Assim como quem nasce homem de bem deve ter a fronte altiva, quem nasce jornal deve ter artigo de fundo. A fachada explica o resto.
Este livro não nasceu livro: nasceu jornal. Estes contos não nasceram contos: nasceram notícias. E este prefácio portanto também não nasceu prefácio: nasceu artigo de fundo.
Brás, Bexiga e Barra Funda é o órgão dos ítalo-brasileiros de São Paulo.
Durante muito tempo a nacionalidade viveu da mescla de três raças que os poetas xingaram de tristes: as três raças tristes.
A primeira, as caravelas descobridoras encontraram aqui comendo gente e desdenhosa de "mostrar suas vergonhas". A segunda veio nas caravelas. Logo os machos sacudidos desta se enamoraram das moças "bem gentis" daquela, que tinham cabelos "mui pretos, compridos pelas espadoas".
E nasceram os primeiros mamalucos.
A terceira veio nos porões dos navios negreiros trabalhar o solo e servir a gente. Trazendo outras moças gentis, mucamas, mucambas, munibandas, macumas.
E nasceram os segundos mamalucos.
E os mamalucos das duas fornadas deram o empurrão inicial no Brasil. O colosso começou a rolar.
Então os transatlânticos trouxeram da Europa outras raças aventureiras. Entre elas uma alegre que pisou na terra paulista cantando e na terra brotou e se alastrou como aquela planta também imigrante que há duzentos anos veio fundar a riqueza brasileira.
Do consórcio da gente imigrante com o ambiente, do consórcio da gente imigrante com a indígena nasceram os novos mamalucos.
Nasceram os italianinhos.
O Gaetaninho.
A Carmela.
Brasileiros e paulistas. Até bandeirantes.
E o colosso continuou rolando.
No começo a arrogância indígena perguntou meio zangada:
Carcamano pé-de-chumbo
Calcanhar de frigideira
Quem te deu a confiança
De casar com brasileira?
O pé-de-chumbo poderia responder tirando o cachimbo da boca e cuspindo de lado: A brasileira, per Bacco!
Mas não disse nada. Adaptou-se. Trabalhou. Integrou-se. Prosperou.
E o negro violeiro cantou assim:
Italiano grita
Brasileiro fala
Viva o Brasil
E a bandeira da Itália!
Brás, Bexiga e Barra Funda, como membro da livre imprensa que é, tenta fixar tão somente alguns aspectos da vida trabalhadeira, íntima e quotidiana desses novos mestiços nacionais e nacionalistas. É um jornal. Mais nada. Notícia. Só. Não tem partido nem ideal. Não comenta. Não discute. Não aprofunda.

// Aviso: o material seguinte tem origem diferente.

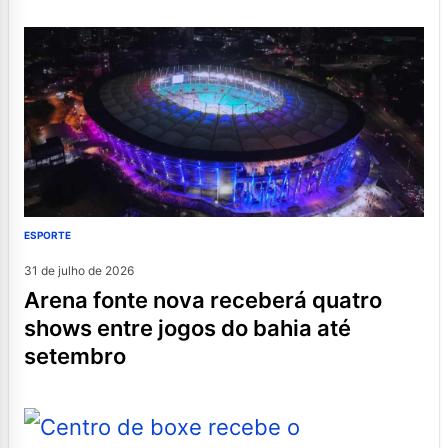
ESPORTE
31 de julho de 2026
arena fonte nova receberá quatro
shows entre jogos do bahia até
setembro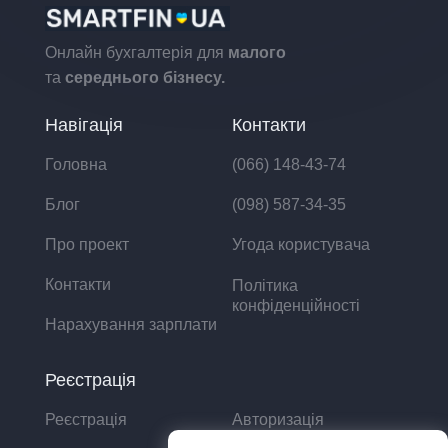
Онлайн бухгалтерія для
малого
та
середнього бізнесу.
Навігація
Контакти
Головна
(066) 148-43-74
Блог
(098) 587-34-35
Про проект
Угода користувача
Контакти
Політика
конфіденційності
Нарахування зарплати
Реєстрація
Реєстрація
Авторизація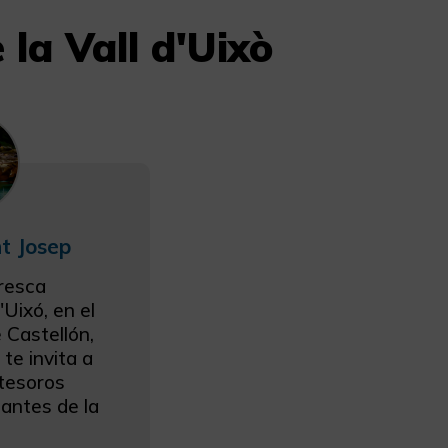
 la Vall d'Uixò
t Josep
oresca
'Uixó, en el
e Castellón,
te invita a
 tesoros
antes de la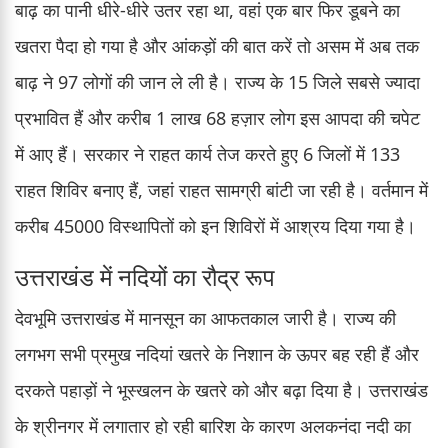
बाढ़ का पानी धीरे-धीरे उतर रहा था, वहां एक बार फिर डूबने का
खतरा पैदा हो गया है और आंकड़ों की बात करें तो असम में अब तक
बाढ़ ने 97 लोगों की जान ले ली है। राज्य के 15 जिले सबसे ज्यादा
प्रभावित हैं और करीब 1 लाख 68 हज़ार लोग इस आपदा की चपेट
में आए हैं। सरकार ने राहत कार्य तेज करते हुए 6 जिलों में 133
राहत शिविर बनाए हैं, जहां राहत सामग्री बांटी जा रही है। वर्तमान में
करीब 45000 विस्थापितों को इन शिविरों में आश्रय दिया गया है।
उत्तराखंड में नदियों का रौद्र रूप
देवभूमि उत्तराखंड में मानसून का आफतकाल जारी है। राज्य की
लगभग सभी प्रमुख नदियां खतरे के निशान के ऊपर बह रही हैं और
दरकते पहाड़ों ने भूस्खलन के खतरे को और बढ़ा दिया है। उत्तराखंड
के श्रीनगर में लगातार हो रही बारिश के कारण अलकनंदा नदी का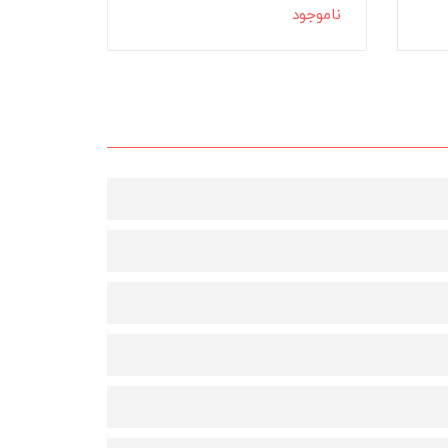
ناموجود
ناموجود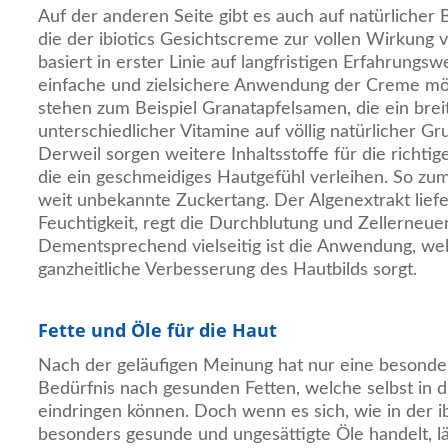
Auf der anderen Seite gibt es auch auf natürlicher Ba
die der ibiotics Gesichtscreme zur vollen Wirkung 
basiert in erster Linie auf langfristigen Erfahrungs
einfache und zielsichere Anwendung der Creme mög
stehen zum Beispiel Granatapfelsamen, die ein bre
unterschiedlicher Vitamine auf völlig natürlicher G
Derweil sorgen weitere Inhaltsstoffe für die richti
die ein geschmeidiges Hautgefühl verleihen. So zu
weit unbekannte Zuckertang. Der Algenextrakt liefe
Feuchtigkeit, regt die Durchblutung und Zellerneue
Dementsprechend vielseitig ist die Anwendung, we
ganzheitliche Verbesserung des Hautbilds sorgt.
Fette und Öle für die Haut
Nach der geläufigen Meinung hat nur eine besonde
Bedürfnis nach gesunden Fetten, welche selbst in d
eindringen können. Doch wenn es sich, wie in der i
besonders gesunde und ungesättigte Öle handelt, lä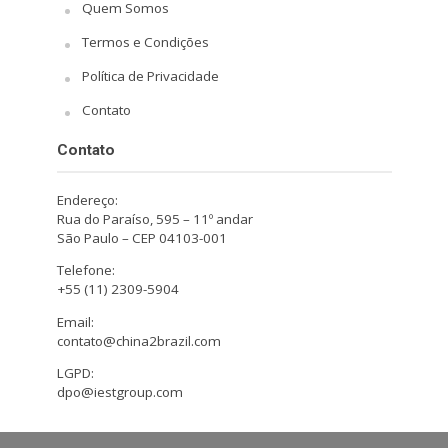
Quem Somos
Termos e Condições
Política de Privacidade
Contato
Contato
Endereço:
Rua do Paraíso, 595 – 11º andar
São Paulo – CEP 04103-001
Telefone:
+55 (11) 2309-5904
Email:
contato@china2brazil.com
LGPD:
dpo@iestgroup.com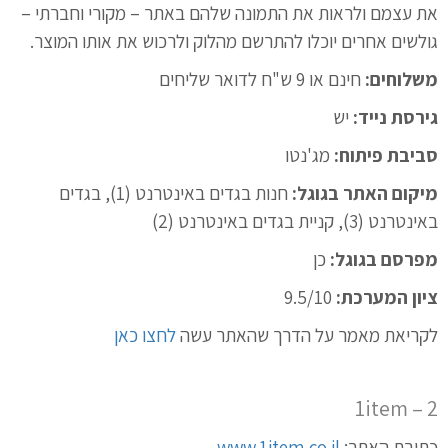
את עצמם ולראות את התמונה שלהם באתר – מקורי וחברתי –
גולשים אחרים יוכלו להתרשם מהלוק ולרכוש את אותו המוצר.
משלוחים:
חינם או 9 ש"ח לדואר שליחים
גירסת נייד:
יש
סביבת פיתוח:
מג'נטו
מיקום האתר בגוגל:
חנות בגדים באינטרנט (1), בגדים
באינטרנט (3), קניית בגדים באינטרנט (2)
מפרסם בגוגל:
כן
ציון המערכת:
9.5/10
לקריאת מאמר על הדרך שהאתר עשה
לחצו כאן
2 – 1item
כתובת האתר:
www.1item.co.il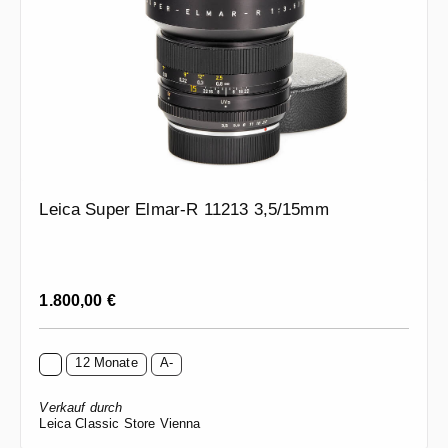
Leica Super Elmar-R 11213 3,5/15mm
Regulärer Preis:
1.800,00 €
12 Monate
A-
Verkauf durch
Leica Classic Store Vienna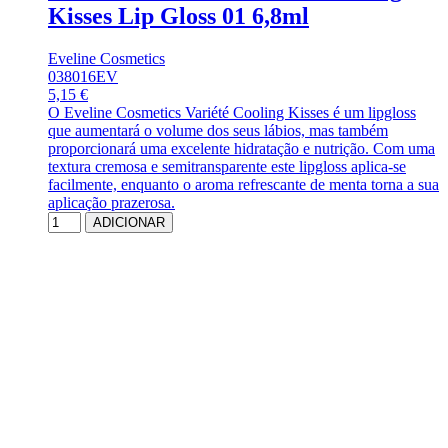
Kisses Lip Gloss 01 6,8ml
Eveline Cosmetics
038016EV
5,15 €
O Eveline Cosmetics Variété Cooling Kisses é um lipgloss
que aumentará o volume dos seus lábios, mas também
proporcionará uma excelente hidratação e nutrição. Com uma
textura cremosa e semitransparente este lipgloss aplica-se
facilmente, enquanto o aroma refrescante de menta torna a sua
aplicação prazerosa.
ADICIONAR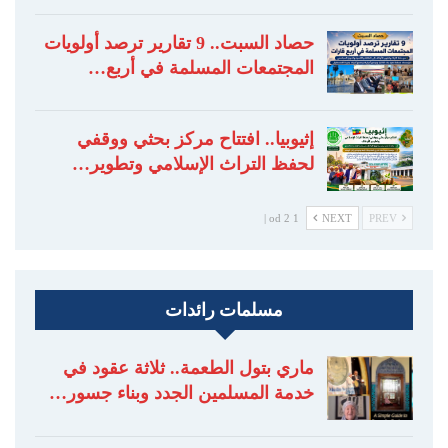
حصاد السبت.. 9 تقارير ترصد أولويات
المجتمعات المسلمة في أربع…
إثيوبيا.. افتتاح مركز بحثي ووقفي
لحفظ التراث الإسلامي وتطوير…
1 od 2 |
NEXT
PREV
مسلمات رائدات
ماري بتول الطعمة.. ثلاثة عقود في
خدمة المسلمين الجدد وبناء جسور…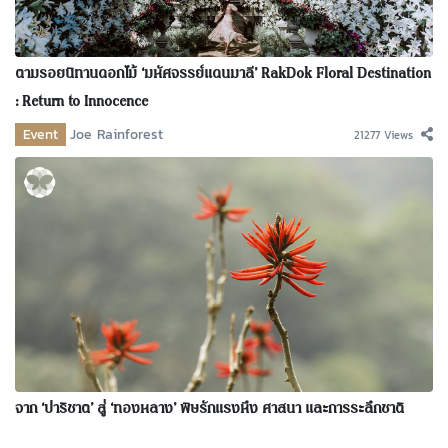
ตามรอยนิทานดอกไม้ ‘มหัศจรรย์แดนมาลี’ RakDok Floral Destination
: Return to Innocence
Event
Joe Rainforest
21277 Views
จาก ‘ปาริชาต’ สู่ ‘ทองหลาง’ พิษรักแรงหึง ศาสนา และการระลึกชาติ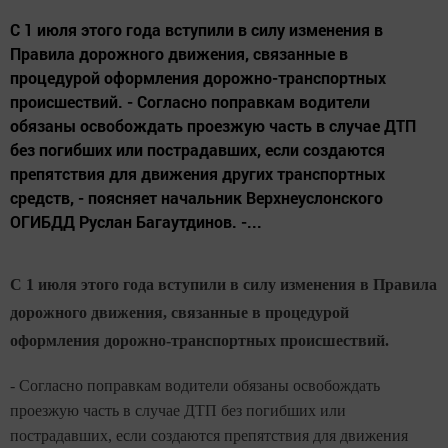
С 1 июля этого года вступили в силу изменения в
Правила дорожного движения, связанные в
процедурой оформления дорожно-транспортных
происшествий. - Согласно поправкам водители
обязаны освобождать проезжую часть в случае ДТП
без погибших или пострадавших, если создаются
препятствия для движения других транспортных
средств, - поясняет начальник Верхнеуслонского
ОГИБДД Руслан Багаутдинов. -...
С 1 июля этого года вступили в силу изменения в Правила
дорожного движения, связанные в процедурой
оформления дорожно-транспортных происшествий.
- Согласно поправкам водители обязаны освобождать
проезжую часть в случае ДТП без погибших или
пострадавших, если создаются препятствия для движения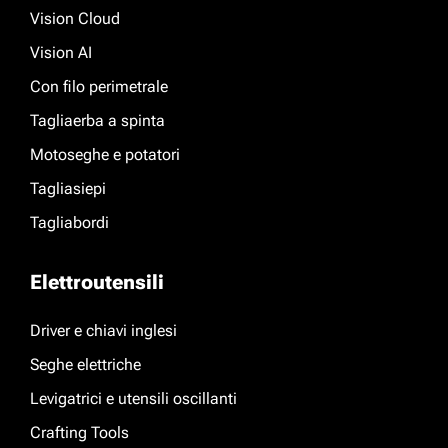
Vision Cloud
Vision AI
Con filo perimetrale
Tagliaerba a spinta
Motoseghe e potatori
Tagliasiepi
Tagliabordi
Elettroutensili
Driver e chiavi inglesi
Seghe elettriche
Levigatrici e utensili oscillanti
Crafting Tools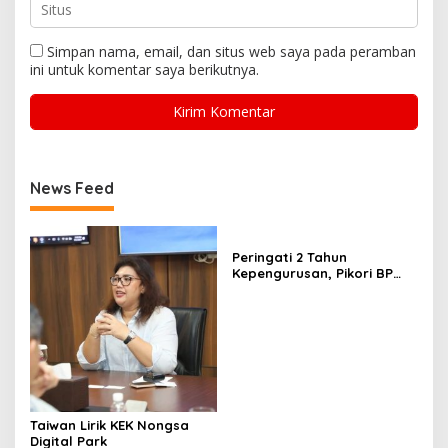
Simpan nama, email, dan situs web saya pada peramban
ini untuk komentar saya berikutnya.
News Feed
Peringati 2 Tahun
Kepengurusan, Pikori BP
Batam Salurkan Santunan
dan Kunjungi Destinasi
Wisata
Taiwan Lirik KEK Nongsa
Digital Park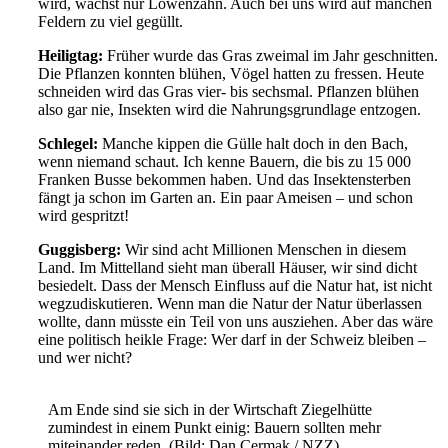
wird, wächst nur Löwenzahn. Auch bei uns wird auf manchen
Feldern zu viel gegüllt.
Heiligtag:
Früher wurde das Gras zweimal im Jahr geschnitten.
Die Pflanzen konnten blühen, Vögel hatten zu fressen. Heute
schneiden wird das Gras vier- bis sechsmal. Pflanzen blühen
also gar nie, Insekten wird die Nahrungsgrundlage entzogen.
Schlegel:
Manche kippen die Gülle halt doch in den Bach,
wenn niemand schaut. Ich kenne Bauern, die bis zu 15 000
Franken Busse bekommen haben. Und das Insektensterben
fängt ja schon im Garten an. Ein paar Ameisen – und schon
wird gespritzt!
Guggisberg:
Wir sind acht Millionen Menschen in diesem
Land. Im Mittelland sieht man überall Häuser, wir sind dicht
besiedelt. Dass der Mensch Einfluss auf die Natur hat, ist nicht
wegzudiskutieren. Wenn man die Natur der Natur überlassen
wollte, dann müsste ein Teil von uns ausziehen. Aber das wäre
eine politisch heikle Frage: Wer darf in der Schweiz bleiben –
und wer nicht?
Am Ende sind sie sich in der Wirtschaft Ziegelhütte
zumindest in einem Punkt einig: Bauern sollten mehr
miteinander reden. (Bild: Dan Cermak / NZZ)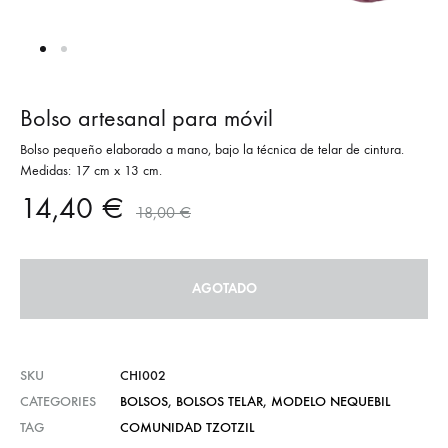
Bolso artesanal para móvil
Bolso pequeño elaborado a mano, bajo la técnica de telar de cintura.
Medidas: 17 cm x 13 cm.
14,40
€
18,00
€
AGOTADO
SKU
CHI002
CATEGORIES
BOLSOS
,
BOLSOS TELAR
,
MODELO NEQUEBIL
TAG
COMUNIDAD TZOTZIL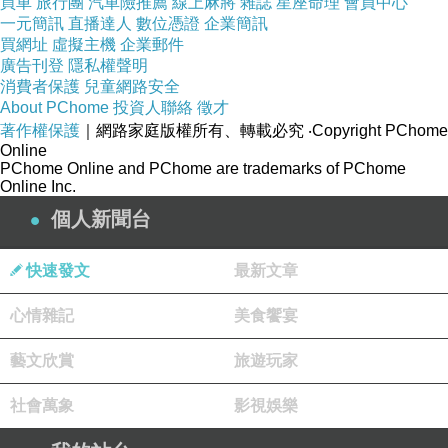
買車
旅行團
汽車險推薦
線上麻將
雜誌
星座命理
會員中心
一元簡訊
直播達人
數位憑證
企業簡訊
買網址
虛擬主機
企業郵件
廣告刊登
隱私權聲明
消費者保護
兒童網路安全
About PChome
投資人聯絡
徵才
著作權保護
｜網路家庭版權所有、轉載必究
‧Copyright PChome
Online
PChome Online and PChome are trademarks of PChome
Online Inc.
個人新聞台
快速發文
最新文章
心情雜記
美食饗宴
藝文欣賞
旅遊玩家
社會萬象
影視娛樂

Principalmente não aprofunda. Em suas colunas não se encontra uma única linha de doutrina. Tudo são fatos diversos. Acontecimentos de crônica urbana. Episódios de rua. O aspecto étnico-social dessa novíssima raça de gigantes encontrará amanhã o seu historiador. E será então analisado e pesado num livro.
Brás, Bexiga e Barra Funda não é um livro.
Inscrevendo em sua coluna de honra os nomes de alguns ítalo-brasileiros ilustres este jornal rende uma homenagem à força e às virtudes da nova fornada mamaluca. São nomes de literatos, jornalistas, cientistas, políticos, esportistas, artistas e industriais. Todos eles figuram entre os que impulsionam e nobilitam neste momento a vida espiritual e material de São Paulo.
Brás, Bexiga e Barra Funda não é uma sátira.